Within the listing below, locate all lines containing the word "configure". Copy each one.

[[ The data open ]]

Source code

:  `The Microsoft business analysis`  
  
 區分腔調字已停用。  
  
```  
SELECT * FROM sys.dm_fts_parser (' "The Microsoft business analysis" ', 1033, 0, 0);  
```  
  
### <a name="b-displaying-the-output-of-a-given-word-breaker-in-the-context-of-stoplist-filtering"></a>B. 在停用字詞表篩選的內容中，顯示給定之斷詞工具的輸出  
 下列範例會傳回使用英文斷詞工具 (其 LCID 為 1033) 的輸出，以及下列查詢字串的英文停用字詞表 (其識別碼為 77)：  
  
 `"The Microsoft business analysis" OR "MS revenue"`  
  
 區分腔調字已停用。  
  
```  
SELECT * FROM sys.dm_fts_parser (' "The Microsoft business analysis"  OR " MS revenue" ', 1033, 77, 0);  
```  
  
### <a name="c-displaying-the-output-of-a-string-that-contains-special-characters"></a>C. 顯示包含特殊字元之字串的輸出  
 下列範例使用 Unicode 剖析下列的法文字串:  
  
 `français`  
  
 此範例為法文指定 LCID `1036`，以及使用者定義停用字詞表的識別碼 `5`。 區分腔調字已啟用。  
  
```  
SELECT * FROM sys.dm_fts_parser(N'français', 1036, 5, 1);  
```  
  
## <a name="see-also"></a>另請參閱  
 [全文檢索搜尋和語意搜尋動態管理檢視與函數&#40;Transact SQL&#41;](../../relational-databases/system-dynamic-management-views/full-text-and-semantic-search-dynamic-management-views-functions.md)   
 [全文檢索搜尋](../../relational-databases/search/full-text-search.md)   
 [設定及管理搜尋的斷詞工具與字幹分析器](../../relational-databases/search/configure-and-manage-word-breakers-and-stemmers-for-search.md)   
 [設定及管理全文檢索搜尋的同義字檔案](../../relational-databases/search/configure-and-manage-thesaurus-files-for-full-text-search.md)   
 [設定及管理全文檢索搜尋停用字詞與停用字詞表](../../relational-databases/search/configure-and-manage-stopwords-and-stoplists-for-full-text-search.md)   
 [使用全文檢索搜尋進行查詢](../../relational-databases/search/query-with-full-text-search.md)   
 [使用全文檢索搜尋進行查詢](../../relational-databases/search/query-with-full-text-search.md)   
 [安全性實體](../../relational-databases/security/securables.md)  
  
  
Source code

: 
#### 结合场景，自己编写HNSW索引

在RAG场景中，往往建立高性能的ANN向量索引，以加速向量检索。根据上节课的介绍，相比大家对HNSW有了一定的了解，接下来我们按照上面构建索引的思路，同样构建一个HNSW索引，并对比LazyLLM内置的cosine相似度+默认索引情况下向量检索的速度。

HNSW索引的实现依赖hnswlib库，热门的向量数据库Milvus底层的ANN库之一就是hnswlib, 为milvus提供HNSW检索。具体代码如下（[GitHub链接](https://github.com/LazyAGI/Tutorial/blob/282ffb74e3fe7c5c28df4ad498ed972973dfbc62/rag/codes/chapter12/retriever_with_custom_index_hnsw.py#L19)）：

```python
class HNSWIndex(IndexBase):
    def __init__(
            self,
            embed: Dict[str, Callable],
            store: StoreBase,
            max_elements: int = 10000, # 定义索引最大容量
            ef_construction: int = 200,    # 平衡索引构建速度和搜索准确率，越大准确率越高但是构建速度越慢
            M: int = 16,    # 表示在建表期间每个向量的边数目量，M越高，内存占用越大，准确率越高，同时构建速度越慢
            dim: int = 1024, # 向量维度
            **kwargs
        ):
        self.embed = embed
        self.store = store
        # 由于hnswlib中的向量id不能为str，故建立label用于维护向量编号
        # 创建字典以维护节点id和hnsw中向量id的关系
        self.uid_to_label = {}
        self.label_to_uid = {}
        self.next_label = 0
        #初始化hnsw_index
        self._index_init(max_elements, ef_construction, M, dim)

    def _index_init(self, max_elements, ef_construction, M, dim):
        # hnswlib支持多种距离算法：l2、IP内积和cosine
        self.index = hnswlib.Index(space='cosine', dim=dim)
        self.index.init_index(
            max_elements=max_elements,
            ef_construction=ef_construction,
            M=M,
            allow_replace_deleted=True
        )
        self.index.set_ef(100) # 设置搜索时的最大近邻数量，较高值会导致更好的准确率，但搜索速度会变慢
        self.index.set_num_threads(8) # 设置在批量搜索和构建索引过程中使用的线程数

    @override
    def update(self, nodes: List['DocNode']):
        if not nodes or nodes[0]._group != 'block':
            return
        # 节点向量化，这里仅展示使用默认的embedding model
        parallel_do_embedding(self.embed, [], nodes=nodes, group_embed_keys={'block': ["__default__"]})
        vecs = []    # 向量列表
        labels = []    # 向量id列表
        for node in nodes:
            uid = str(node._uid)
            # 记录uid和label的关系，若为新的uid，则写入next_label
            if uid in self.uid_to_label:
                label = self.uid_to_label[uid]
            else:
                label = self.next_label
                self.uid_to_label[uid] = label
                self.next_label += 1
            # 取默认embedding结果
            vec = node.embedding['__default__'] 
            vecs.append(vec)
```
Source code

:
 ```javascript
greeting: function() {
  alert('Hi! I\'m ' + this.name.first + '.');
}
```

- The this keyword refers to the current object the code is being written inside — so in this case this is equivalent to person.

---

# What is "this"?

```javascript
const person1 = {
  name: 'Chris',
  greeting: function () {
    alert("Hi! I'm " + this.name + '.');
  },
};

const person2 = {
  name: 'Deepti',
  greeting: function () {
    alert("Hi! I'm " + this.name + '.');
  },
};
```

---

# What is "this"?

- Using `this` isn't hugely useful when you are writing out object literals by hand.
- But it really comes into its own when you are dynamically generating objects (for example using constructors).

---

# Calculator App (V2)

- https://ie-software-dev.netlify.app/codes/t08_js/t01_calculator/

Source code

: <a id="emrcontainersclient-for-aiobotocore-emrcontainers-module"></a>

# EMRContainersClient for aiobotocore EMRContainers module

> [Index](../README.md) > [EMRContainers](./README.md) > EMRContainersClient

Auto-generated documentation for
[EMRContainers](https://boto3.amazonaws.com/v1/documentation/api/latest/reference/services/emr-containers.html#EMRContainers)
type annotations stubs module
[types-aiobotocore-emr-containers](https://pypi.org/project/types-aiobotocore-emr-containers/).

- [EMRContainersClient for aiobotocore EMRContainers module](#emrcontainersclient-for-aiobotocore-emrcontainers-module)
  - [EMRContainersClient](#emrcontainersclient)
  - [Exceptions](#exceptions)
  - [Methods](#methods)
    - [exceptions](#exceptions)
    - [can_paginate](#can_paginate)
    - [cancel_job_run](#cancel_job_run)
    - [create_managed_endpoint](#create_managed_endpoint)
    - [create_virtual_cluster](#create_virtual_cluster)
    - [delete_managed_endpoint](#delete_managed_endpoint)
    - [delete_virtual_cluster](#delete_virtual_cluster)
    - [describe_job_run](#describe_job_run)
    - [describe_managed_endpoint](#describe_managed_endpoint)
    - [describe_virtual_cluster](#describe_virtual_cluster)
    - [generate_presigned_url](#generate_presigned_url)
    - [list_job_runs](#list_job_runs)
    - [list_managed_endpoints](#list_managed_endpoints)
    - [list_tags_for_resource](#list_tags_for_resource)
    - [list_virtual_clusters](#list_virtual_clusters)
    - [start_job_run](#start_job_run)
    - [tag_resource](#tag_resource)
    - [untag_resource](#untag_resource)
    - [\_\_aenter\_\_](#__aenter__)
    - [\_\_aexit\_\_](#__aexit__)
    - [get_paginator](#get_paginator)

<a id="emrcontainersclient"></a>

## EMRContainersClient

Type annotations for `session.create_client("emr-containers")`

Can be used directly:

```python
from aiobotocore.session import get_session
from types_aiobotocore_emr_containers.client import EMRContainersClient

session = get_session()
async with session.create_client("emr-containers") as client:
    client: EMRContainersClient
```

[[ The data closed ]]

*Result of this exercise*
 [設定及管理搜尋的斷詞工具與字幹分析器](../../relational-databases/search/configure-and-manage-word-breakers-and-stemmers-for-search.md)   
 [設定及管理全文檢索搜尋的同義字檔案](../../relational-databases/search/configure-and-manage-thesaurus-files-for-full-text-search.md)   
 [設定及管理全文檢索搜尋停用字詞與停用字詞表](../../relational-databases/search/configure-and-manage-stopwords-and-stoplists-for-full-text-search.md)   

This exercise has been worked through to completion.